EXTRAIT FOURNI:
----

    çà m’est arrivé une fois ,l’indu a été retiré sur courrier simple de ma part
    arrêtez de pleurnicher et de vous laisser faire,c’est un recoupement informatique bête et méchant
    Comme le dit l’article,utilisez la menace de dépôt de plainte pour accusation de fraude infondée

  3. Pareil…. combien de fois sortie d hospit et les medocs à donner…. pareil pour les lovenox….

  4. Lomy Tuslo dit :

    A force de vouloir traquer des fraudes, ils cherchent la ou il n’y a rien !

  5. De mieux en mieux! C’est vrai qu’on est déjà bien trop payées d’habitude et puis on ne perd pas de temps du tout les jours ou on hospitalise un patient entre appeler le 15 la famille attendre les pompiers… Et supporter les patients suivants qui vont râler parce qu on est en retard, devoir boucler ta tournée comme d’habitude malgré tout…C’est vrai que facturer tout ce temps perdu ce jour la le prix du seul acte à la base effectué c’est déjà beaucoup trop cher… Non mais sérieux on va ou?

  6. Scandalisé par ce qui je lis… je n’ai encore pas eu ce cas, franchement c’est de pire en pire pff et toutes les démarches qu’il faut faire pour juste être payé!!!!

  7. Quel métier!! ils veulent vraiment la mort du personnel soignant!!
----
CONSIGNE 1:
D'après l'extrait fourni, par quel moyen l'indu mentionné dans le premier commentaire a-t-il été retiré ?
CONSIGNE 2:
Recopiez le passage de l'extrait fourni allant de « 6. Scandalisé par » à « du personnel soignant!! », en substituant « personnel de santé » à « personnel soignant ».
CONSIGNE 3:
Traduisez en anglais la phrase suivante de l'extrait fourni : « A force de vouloir traquer des fraudes, ils cherchent la ou il n’y a rien ! »
----
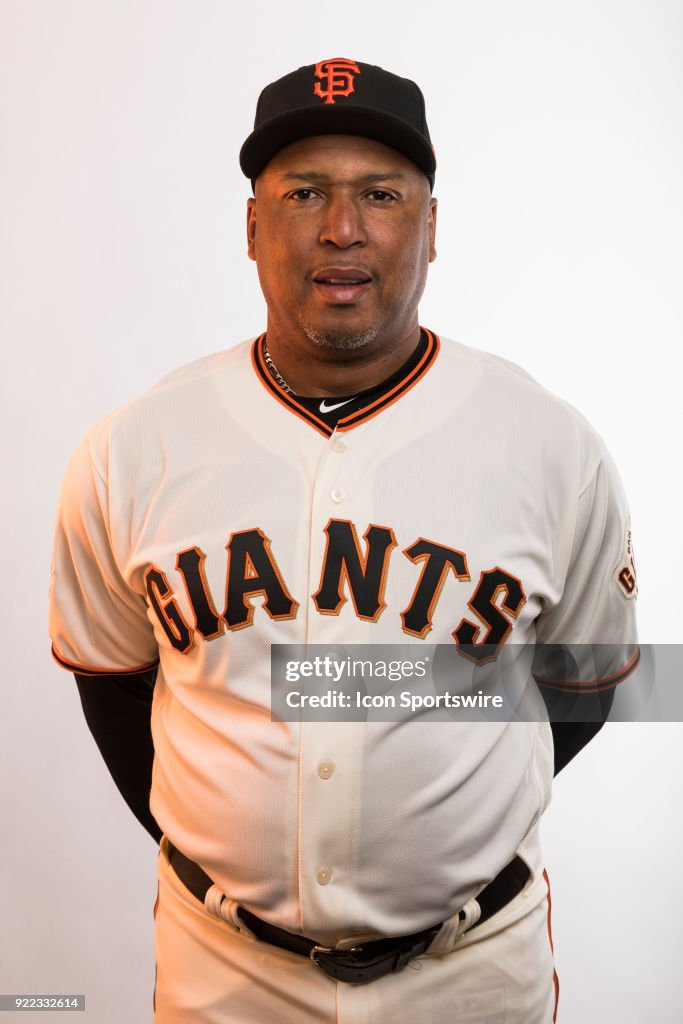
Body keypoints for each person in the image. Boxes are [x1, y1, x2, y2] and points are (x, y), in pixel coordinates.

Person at [48, 58, 639, 1023]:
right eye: (304, 192)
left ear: (432, 228)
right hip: (225, 973)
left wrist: (439, 839)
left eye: (379, 193)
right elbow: (114, 684)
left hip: (472, 973)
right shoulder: (130, 449)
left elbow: (580, 690)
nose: (342, 228)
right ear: (250, 227)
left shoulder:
----
VOTRE RÉPONSE 1:
Sur courrier simple de la part de l'auteur du commentaire.

VOTRE RÉPONSE 2:
6. Scandalisé par ce qui je lis… je n’ai encore pas eu ce cas, franchement c’est de pire en pire pff et toutes les démarches qu’il faut faire pour juste être payé!!!!

  7. Quel métier!! ils veulent vraiment la mort du personnel de santé!!

VOTRE RÉPONSE 3:
By dint of trying to hunt down fraud, they look where there is nothing!